The perils of privacy

“Did the Supreme Court, in obiter, but even so, just give Suresh Kumar Kaushal a well-deserved kick in the pants?” asks the Facebook status of a gay lawyer friend.

“Did the Supreme Court, in obiter, but even so, just give Suresh Kumar Kaushal a well-deserved kick in the pants?” asks the Facebook status of a gay lawyer friend. Another is rushing to a TV station to celebrate the Supreme Court’s privacy judgment in a live show. As usual, there is no reflection on what privacy actually means and to whom.

Those of us who critiqued the Naz judgment in its use of privacy had pointed out the classist nature of the idea of privacy. That it would do little for hijras, most of whom practise public sex for a living, that it would not apply to Dalit and Adivasi women choosing to live with each other, whether or not they could afford private dwellings. Our argument was that the private sphere is a highly limited, bourgeois and problematic idea that has its provenance in a Western history that has a fractured and limited bearing on the contexts here.

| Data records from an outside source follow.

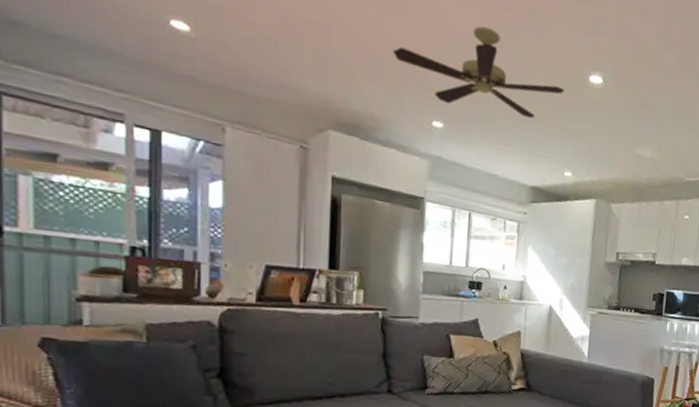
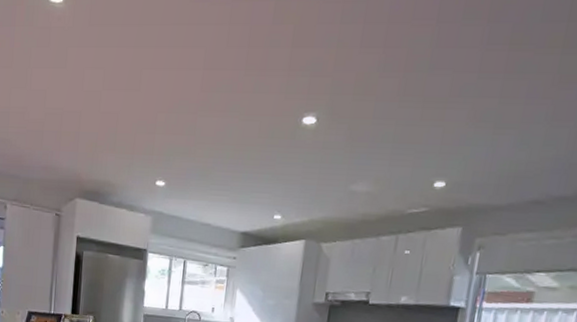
ceiling fan: present [392,25,564,119] -> none [126,88,277,168]

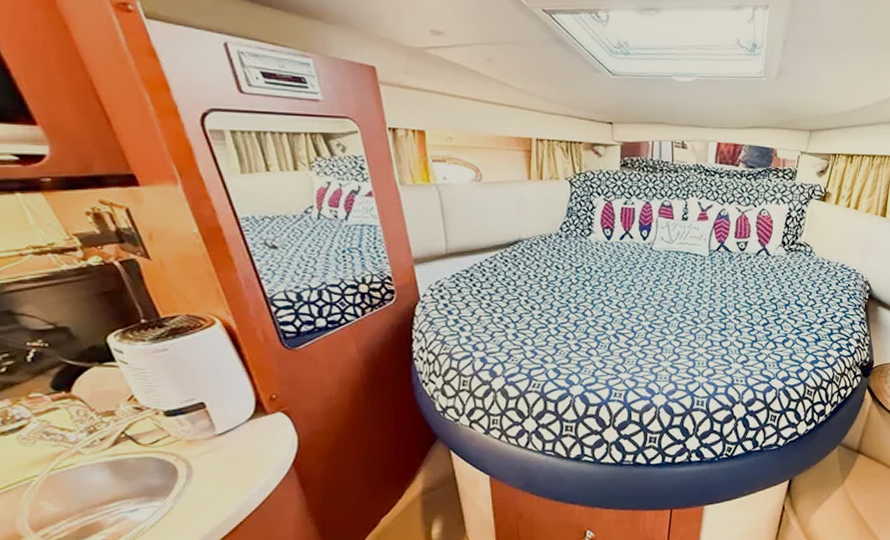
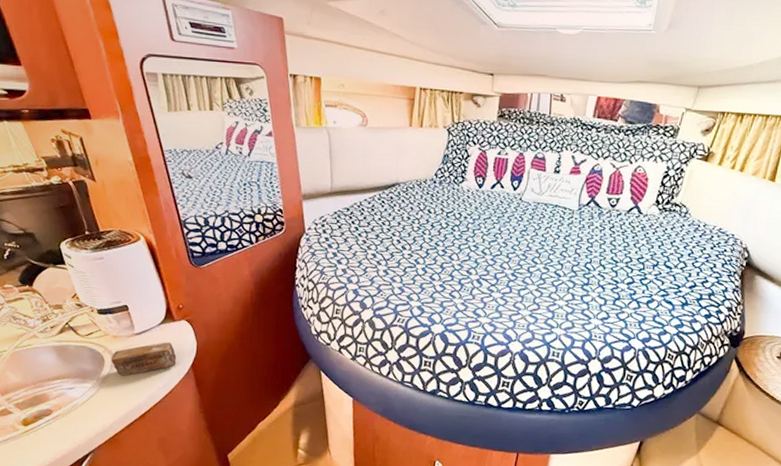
soap bar: none [187,440,273,487] -> present [111,342,177,376]

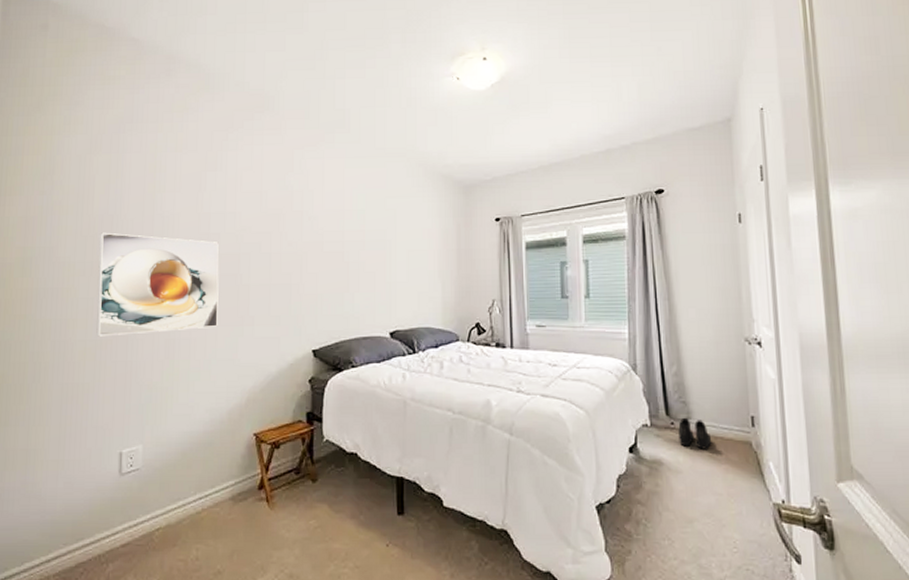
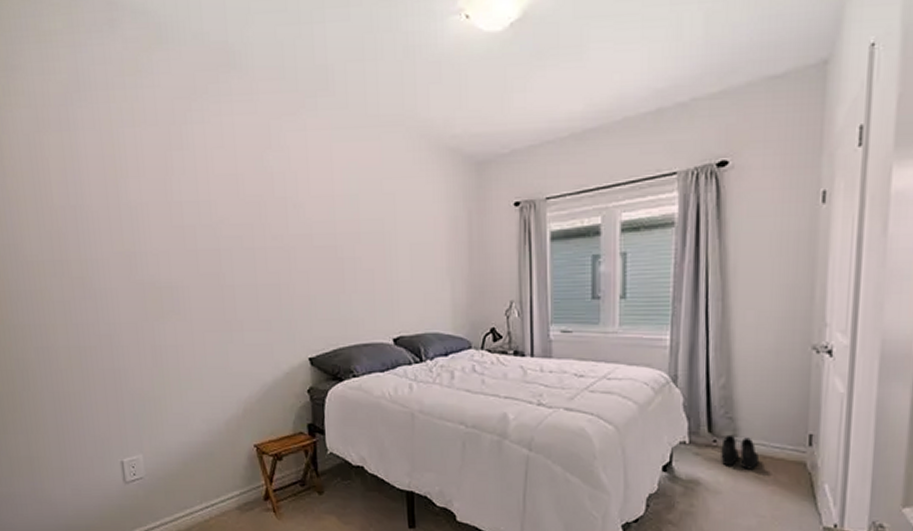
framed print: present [96,232,219,337] -> none [65,226,204,343]

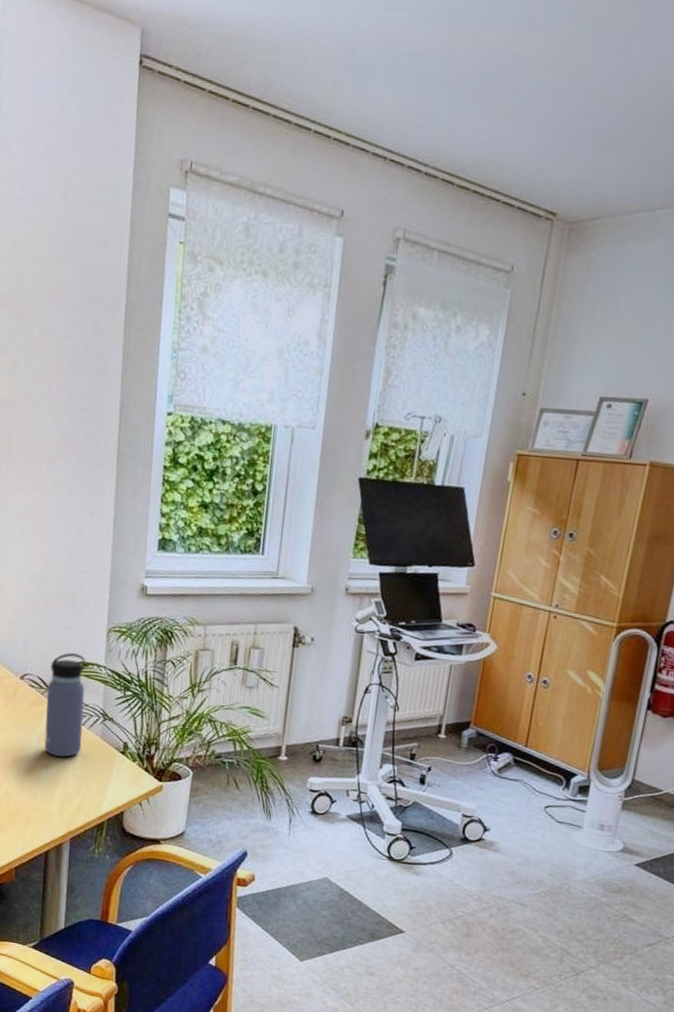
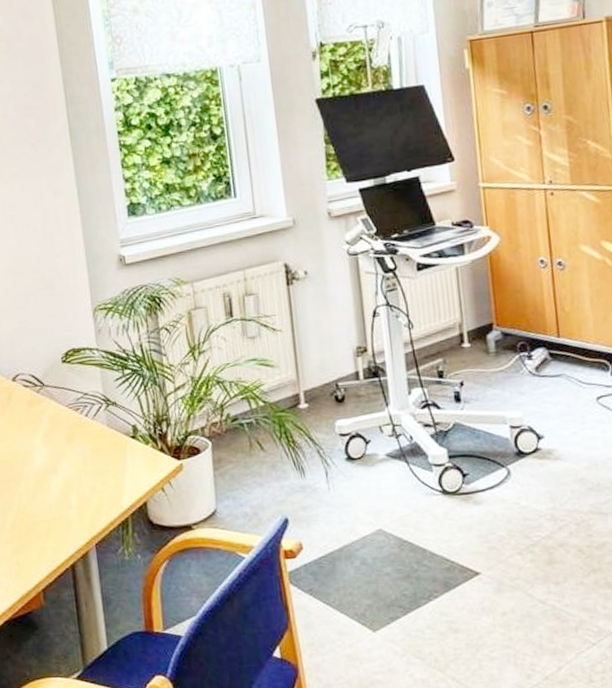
water bottle: present [44,653,86,757] -> none [41,341,89,456]

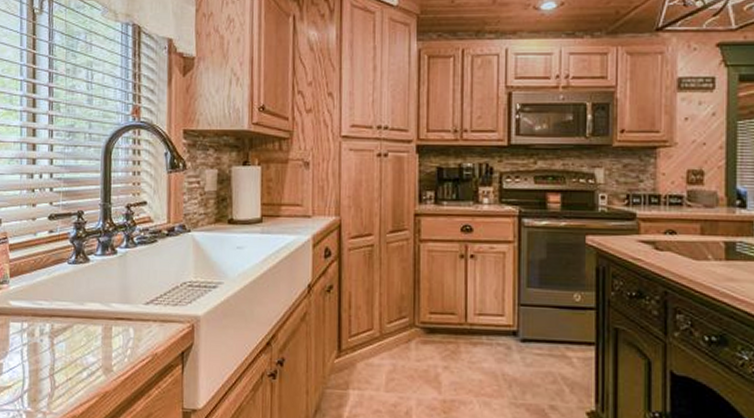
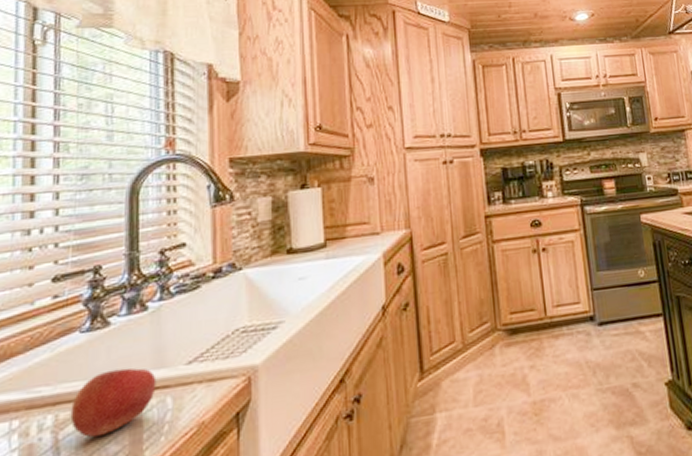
apple: none [61,297,123,348] -> present [70,367,157,438]

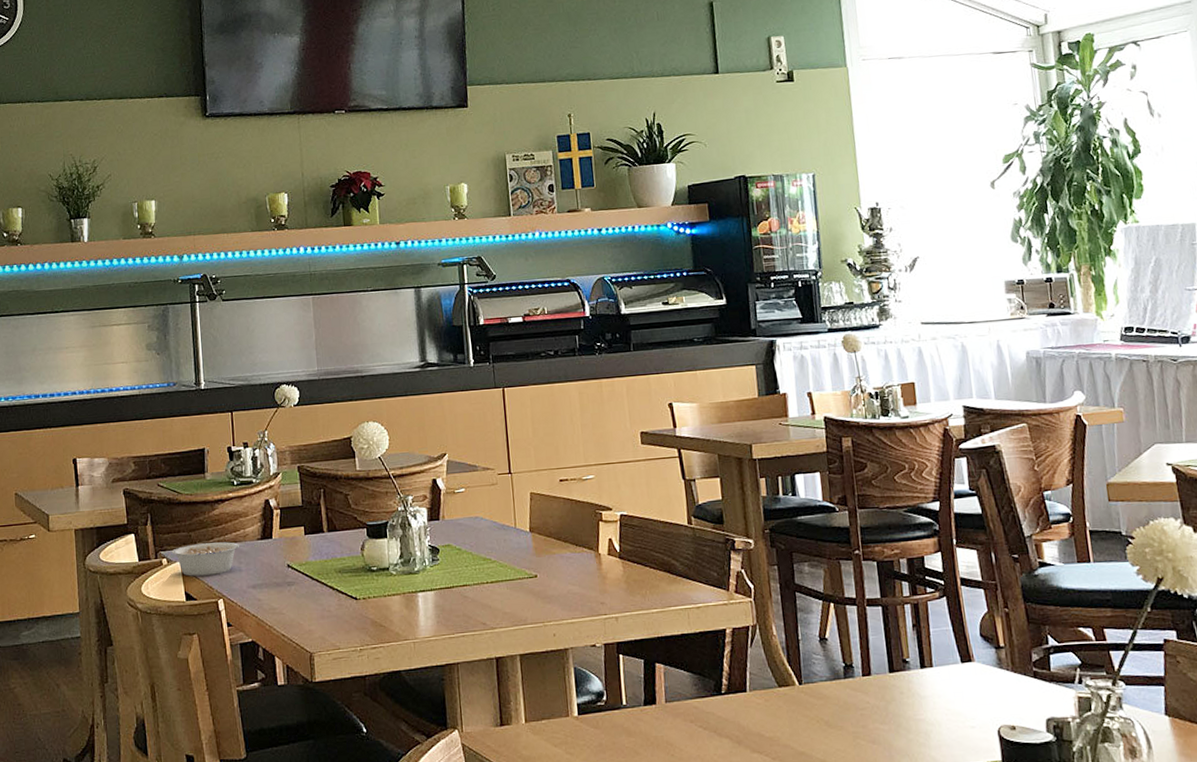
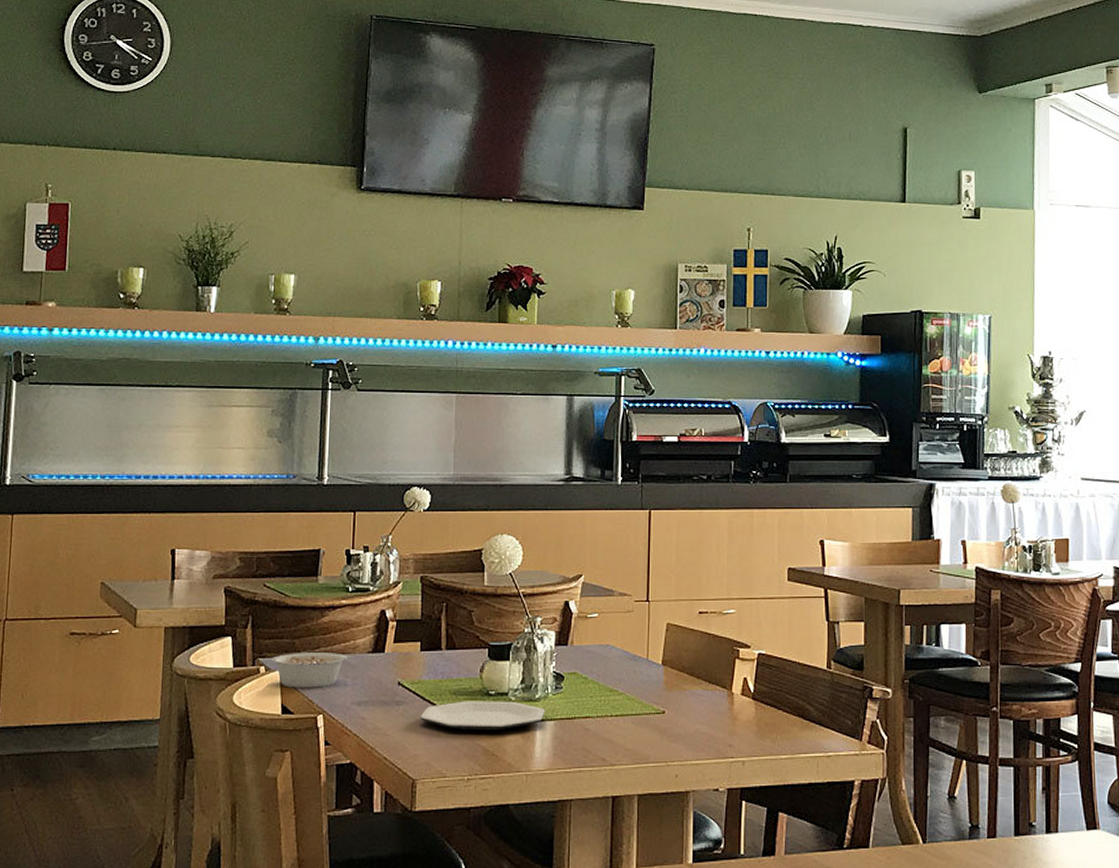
plate: none [310,575,426,605] -> present [420,701,545,731]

The Naz judgment spoke of the private sphere as one which “allows persons to develop human relations without interference from the outside community or from the state”. The utter absurdity of such an idea should be apparent. The private sphere is made up of precisely the outside community and the state. This untenable binary between outside and inside is fantastical — where is this purely wonderful space without interference? Does it exist? And what about the violence against women and sexual minorities in the private sphere of the family, for example, for which recourse to the state is often the only way out?

The privacy judgment continuing Naz’s logic says, “The exercise of autonomy enables an individual to attain fulfilment, grow in self-esteem, build relationships of his or her choice and fulfil all legitimate goals that he or she may set.” Once again, this idea of autonomy is delusional, to say the least. It is part of a notional and fanciful judgment upholding citations from international judgments and ideas that we must emulate and reach — talk about colonialism! — even as we must also, as Naz told us, get over the Judaeo-Christian taboo on homosexuality.

Those guys with all these fantastic judgments have the taboos, we don’t. We were always cool about homosexuality till they came along — talk about naive postcolonialism! It is fashionable to attack the Kaushal judgment as nativist, ill-informed and wrong-headed but it is actually a judgment that more realistically maps the sexual conservatism of the society we live in and is scrupulous in its avoidance of judicial overreach and elite globalised judicial activism.

Thursday’s privacy judgment by the Supreme Court picks on two of Kaushal’s weak arguments against Naz — the numbers (the miniscule minority, he was referring to the number of LGBTs persecuted under Section 377 in its 150-year history) and its reliance on exclusively foreign judgments — and cites them as constitutionally untenable. In contrast, it says: “Sexual orientation is an essential attribute of privacy.” Why is it then that we seek to bring it into the public sphere of legal and state recognition at all? A simple question worth mulling over as we celebrate this ludicrous judgment.